Evaluating Performance of a Brayton Cycle with Irreversibilities
Reconsider Example 9.4, but include in the analysis that the turbine and compressor each have an isentropic efficiency of 80%. Determine for the modified cycle (a) the thermal efficiency of the cycle, (b) the back work ratio, (c) the net power developed, in kW.
Known An air-standard Brayton cycle operates with given compressor inlet conditions, given turbine inlet temperature, and known compressor pressure ratio. The compressor and turbine each have an isentropic efficiency of 80%.
Find Determine the thermal efficiency, the back work ratio, and the net power developed, in kW.
Schematic and Given Data:
Engineering Model
1. Each component is analyzed as a control volume at steady state.
2. The compressor and turbine are adiabatic.
3. There are no pressure drops for flow through the heat exchangers.
4. Kinetic and potential energy effects are negligible.
5. The working fluid is air modeled as an ideal gas.
Analysis
a. The thermal efficiency is given by
\eta=\frac{\left(\dot{W}_{ t } / \dot{m}\right)-\left(\dot{W}_{ c } / \dot{m}\right)}{\dot{Q}_{\text {in }} / \dot{m}}
The work terms in the numerator of this expression are evaluated using the given values of the compressor and turbine isentropic efficiencies as follows:
The turbine work per unit of mass is
\frac{\dot{W}_{ t }}{\dot{m}}=\eta_{ t }\left(\frac{\dot{W}_{ t }}{\dot{m}}\right)_{ s }
where \eta_{ t } is the turbine efficiency. The value of \left(\dot{W}_{ t } / \dot{m}\right)_{ s } is determined in the solution to Example 9.4 as 706.9 kJ/kg. Thus,
1 \frac{\dot{W}_{ t }}{\dot{m}}=0.8(706.9)=565.5 kJ / kg
For the compressor, the work per unit of mass is
\frac{\dot{W}_{ c }}{\dot{m}}=\frac{\left(\dot{W}_{ c } / \dot{m}\right)_{ s }}{\eta_{ c }}
where \eta_{ c } is the compressor efficiency. The value of \left(\dot{W}_{ c } / \dot{m}\right)_{ s } is determined in the solution to Example 9.4 as 279.7 kJ/kg, so
\frac{\dot{W}_{ c }}{\dot{m}}=\frac{279.7}{0.8}=349.6 kJ / kg
The specific enthalpy at the compressor exit, h_{2}, is required to evaluate the denominator of the thermal efficiency expression. This enthalpy can be determined by solving
\frac{\dot{W}_{ c }}{\dot{m}}=h_{2}-h_{1}
to obtain
h_{2}=h_{1}+\dot{W}_{ c } / \dot{m}
Inserting known values
h_{2}=300.19+349.6=649.8 kJ / kg
The heat transfer to the working fluid per unit of mass flow is then
\frac{\dot{Q}_{\text {in }}}{\dot{m}}=h_{3}-h_{2}=1515.4-649.8=865.6 kJ / kg
where h_{3} is from the solution to Example 9.4.

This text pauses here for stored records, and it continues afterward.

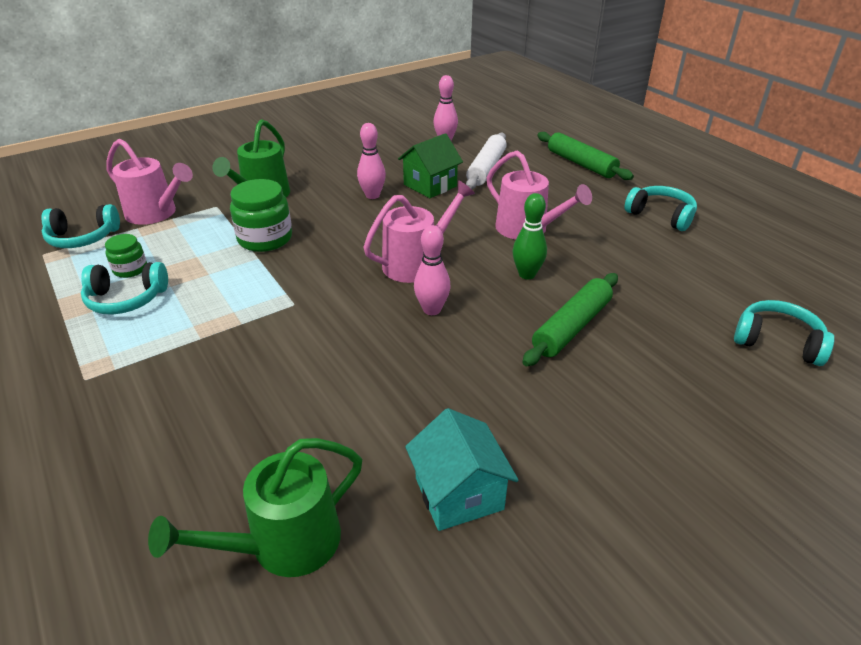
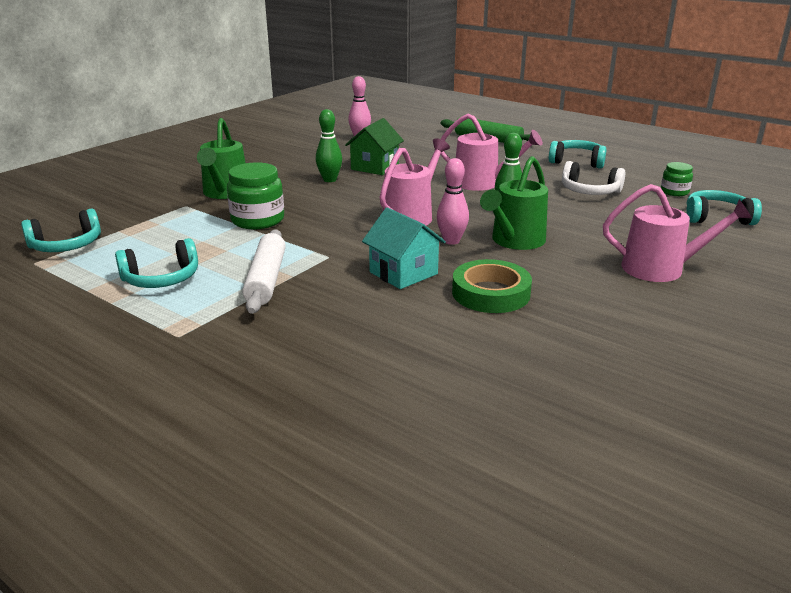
camera: 20 degrees left, 10 degrees down
(130, 269) = (143, 259): green jar -> green jar (674, 192)
(155, 213) = (127, 218): pink watering can -> pink watering can (660, 269)
(284, 544) = (467, 392): green watering can -> green watering can (515, 241)
(372, 195) = (329, 180): pink bowling pin -> green bowling pin
(417, 399) = (491, 293): none -> green tape
(459, 493) = (573, 337): turquoise house -> turquoise house (403, 273)
(486, 168) = (413, 151): white rolling pin -> white rolling pin (266, 279)
(571, 327) = (569, 233): green rolling pin -> none
(643, 265) = (589, 191): none -> white headphones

Finally, the thermal efficiency is
\eta=\frac{565.5-349.6}{865.6}=0.249(24.9 \%)
b. The back work ratio is
bwr =\frac{\dot{W}_{ c } / \dot{m}}{\dot{ W }_{ t } / \dot{m}}=\frac{349.6}{565.5}=0.618(61.8 \%)

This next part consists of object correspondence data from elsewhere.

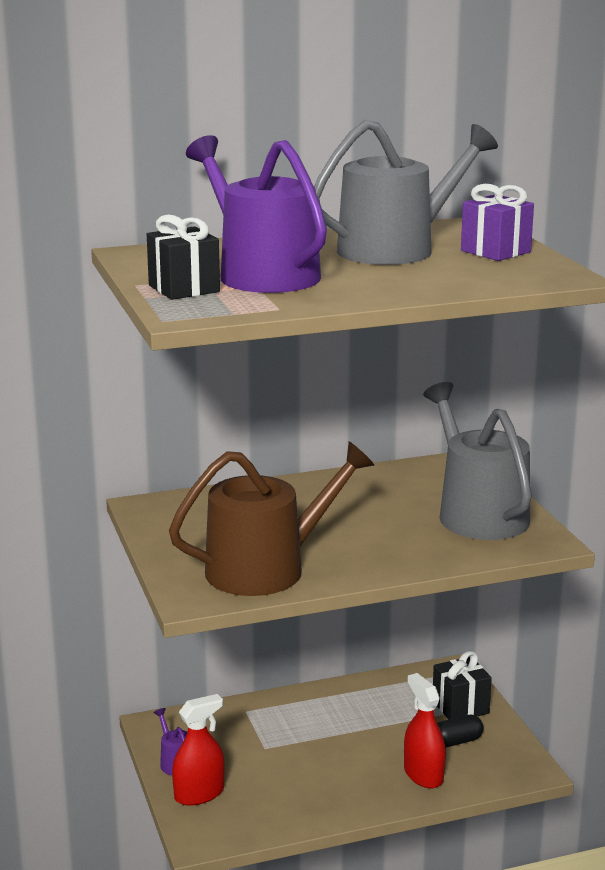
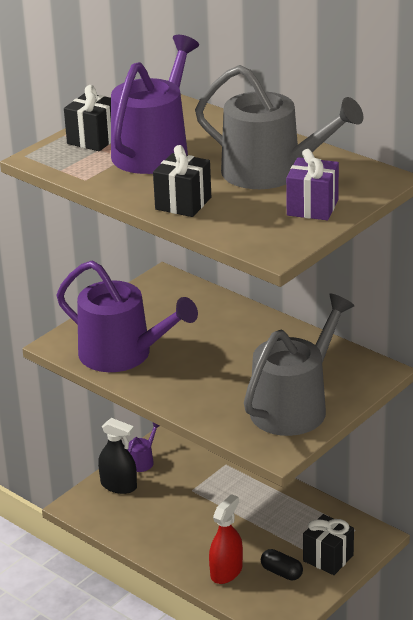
camera: 60 degrees right, 10 degrees up
(199, 794) = (118, 485): red spray bottle -> black spray bottle
(266, 568) = (123, 354): brown watering can -> purple watering can
(409, 286) = (183, 203): none -> black gift

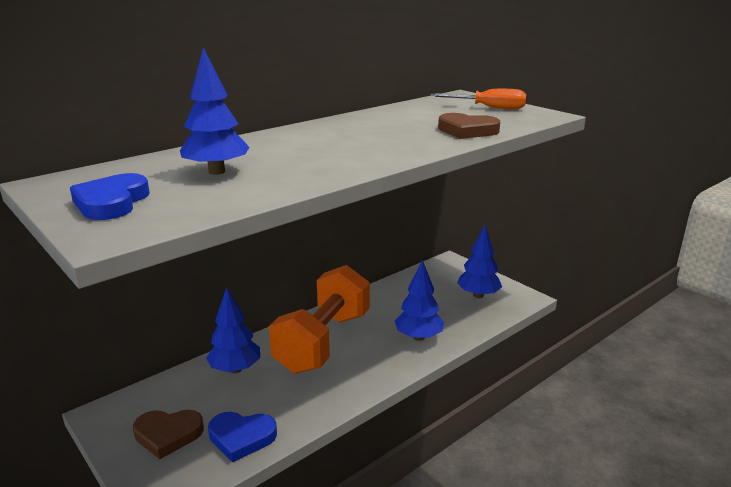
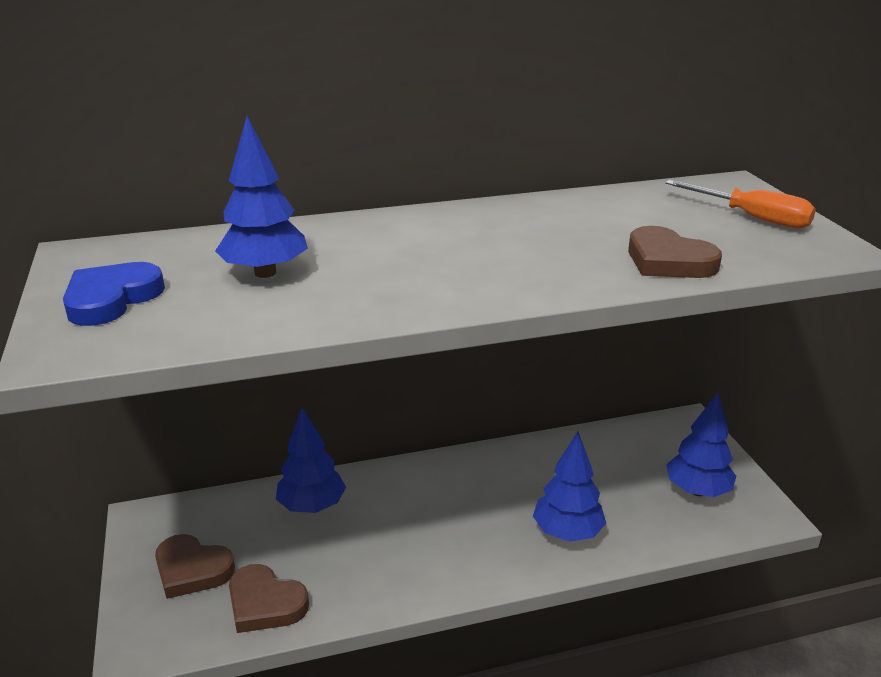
camera: 25 degrees right, 5 degrees up
(241, 437) = (265, 603): blue heart -> brown heart
(323, 341) = (437, 500): orange dumbbell -> none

c. The mass flow rate is the same as in Example 9.4. The net power developed by the cycle is then
2 \dot{W}_{\text {cycle }}=\left(5.807 \frac{ kg }{ s }\right)(565.5-349.6) \frac{ kJ }{ kg }\left|\frac{1 kW }{1 kJ / s }\right|=1254 kW
1 The solution to this example on a cold air-standard basis is left as an exercise.
2 Irreversibilities within the turbine and compressor have a significant impact on the performance of gas turbines. This is brought out by comparing the results of the present example with those of Example 9.4. Irreversibilities result in an increase in the work of compression and a reduction in work output of the turbine. The back work ratio is greatly increased and the thermal efficiency significantly decreased. Still, we should recognize that the most significant irreversibility of gas turbines by far is combustion irreversibility.
Skills Developed
Ability to…
• sketch the schematic of the basic air-standard gas turbine and the T–s diagram for the corresponding Brayton cycle with compressor and turbine irreversibilities.

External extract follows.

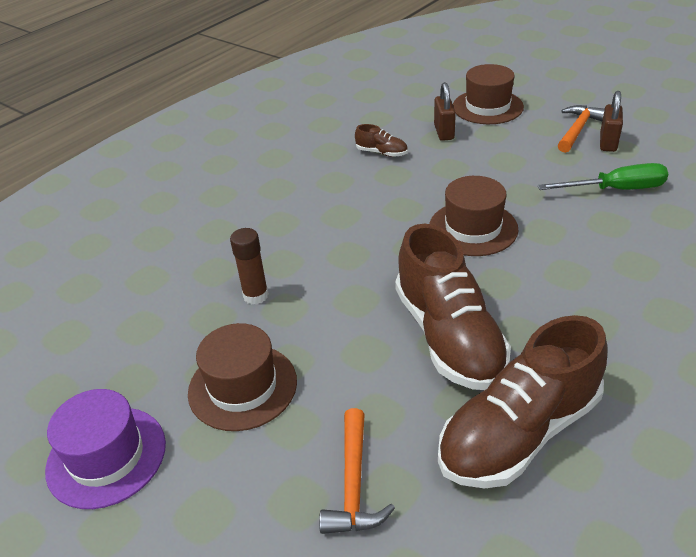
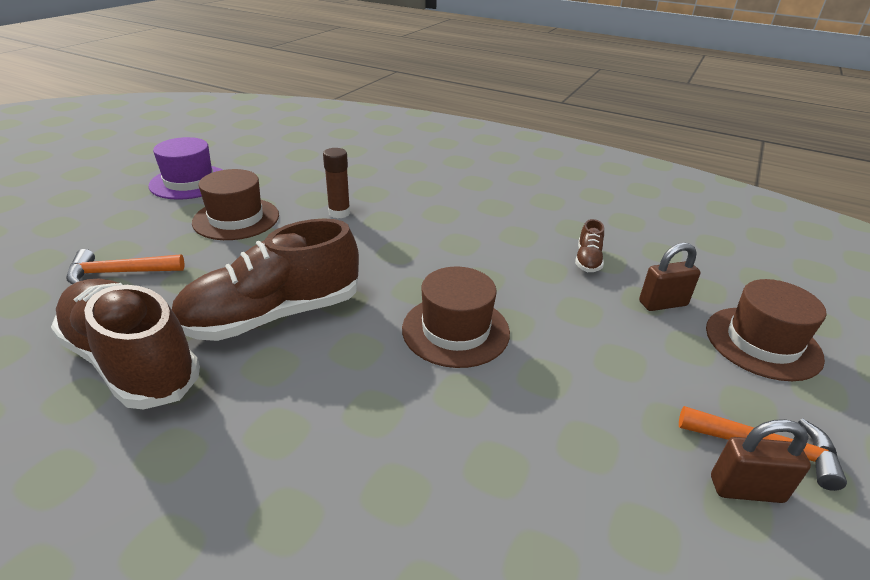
camera: 75 degrees right, 5 degrees down
(616, 189) = (594, 486): green screwdriver -> none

• evaluate temperatures and pressures at each principal state and retrieve necessary property data.
• calculate the thermal efficiency and back work ratio.
Quick Quiz
What would be the thermal efficiency and back work ratio if the isentropic turbine efficiency were 70% keeping isentropic compressor efficiency and other given data the same? Ans. η = 16.8%, bwr = 70.65%.